Но вскоре ею снова завладели пейзажи. Было совсем тепло, если бы не ветерок от движения – даже жарко, хотя небо уже выгнулось вверх, утратив синюю летнюю густоту. Листвы коснулось золото и багрянец, ненавязчиво, но вполне явственно напоминая о надвигающейся осени. Мысли улетучились, и в голове стало так же звонко, как в воздухе вокруг. Лодка петляла по узеньким излучинам, которых, наверное, не было ни на одной карте. То и дело русло почти перегораживали поваленные, подъеденные бобрами деревья, наклонно уходящие в воду – иногда по ним скрежетало днище лодки. На их стволах, как на остовах потопленных кораблей, играли солнечные блики. В какой-то момент Костя поднял мотор и взял весло. Это и была его Амазония, местность, где не встретишь человека. Он указывал едва приметные тропы животных, приходивших на водопой, бобровые хатки, проплывшую мимо выдру, ничуть не испугавшуюся их присутствия, а только деловито отвернувшуюся, когда лодка поравнялась с ней – ни дать ни взять упитанная мещанка в городском бассейне. Перегнувшись через борт, Катерина рукой трогала реку, почти гладила ее искристую поверхность. Мите на голову села большая стрекоза с крыльями цвета индиго, чем привела его в полный восторг. Водоросли, обычно затягивавшие к августу все рукава кроме главного русла и так докучавшие своими цепкими плетьми, теперь упали на дно, и Юла была прозрачна насквозь. Здесь природе не было дела до человеческих хлопот, и Катерина вдруг подумала, что, быть может, самим людям тоже стоит перестать на них зацикливаться.

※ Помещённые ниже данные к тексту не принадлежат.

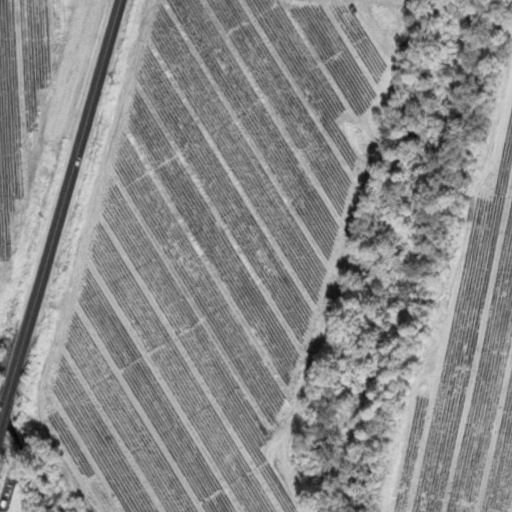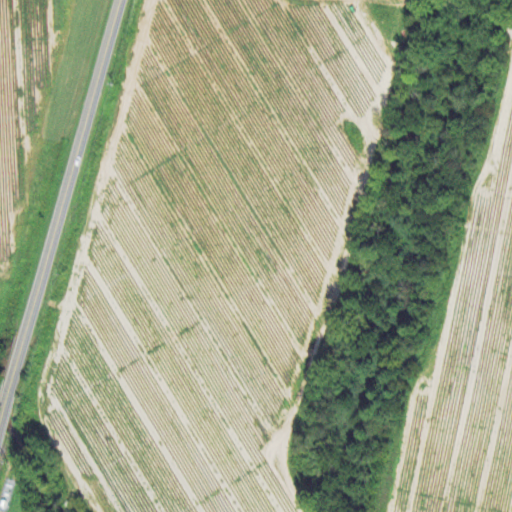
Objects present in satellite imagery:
road: (63, 197)
road: (2, 400)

Наконец они решили сделать привал. Костя выбрал удобное место, чтобы пристать, и мальчишки, выскочив из лодки, тут же углубились в рощицу, перекликаясь и прячась за стволами деревьев. Катерина хотела было позвать Митю и запретить убегать далеко, но Костя остановил ее:
– Не надо. Он у тебя смышленый, сам все знает. А твои замечания только ставят его в неловкое положение перед Веней. Ему ведь важно быть перед ним на высоте.
Катерина кивнула. Покосилась на Юлу и что-то решила.
– Я скоро, – бросила она. Нужды в ней никто сейчас не испытывал. Митя и Веня играли в прятки, и их звонкие детские голоса оглушали зачарованный лес. Костя разжигал костер и, кажется, был теперь полностью поглощен этим занятием. Так что она осторожно спустилась к реке, хватаясь за кусты.
Все было так просто, так понятно: лес, река, сентябрь. Катерине захотелось стать частью этой чистоты и свежести. И она быстро скинула одежду. Подошла к воде, но заходить не стала, даже не попробовала ступней, зная, что холод реки мгновенно отнимет всю ее решимость. Набрала побольше воздуха в легкие, замерла – и ринулась вперед. Дно резко ушло вниз, и Катерина нырнула в упругую толщу воды.
Только осознание погружения не позволило ей закричать. В первую секунду холод прошил ее тело иголками, и она отчаянно заработала руками и ногами, стараясь выплыть на поверхность. Но вынырнув, поняла, что уже не хочет кричать. Наслаждение, такое же резкое, как холод, заполнило ее всю.
Над берегом разлетался сухой треск ломаемого Костей валежника.
Порхнувшая с ветки птица пронеслась над самой водой: «тью-тью-тью». Выравнивая дыхание, Катерина несколько раз глубоко вздохнула, так, чтобы закололо в груди. Ей казалось, что чем больше воздуха она пропустит через себя, тем меньше в ней останется того, чему не было названия – и что ее так тяготило. Осенняя холодная вода текла мимо, снаружи и внутри, и уволакивала прочь ее темноту.
Наконец, пальцы совершенно заледенели. Катерина неуклюже выбралась на берег и, подхватив одежду, вышла к полянке, где уже дымил и потрескивал костерок.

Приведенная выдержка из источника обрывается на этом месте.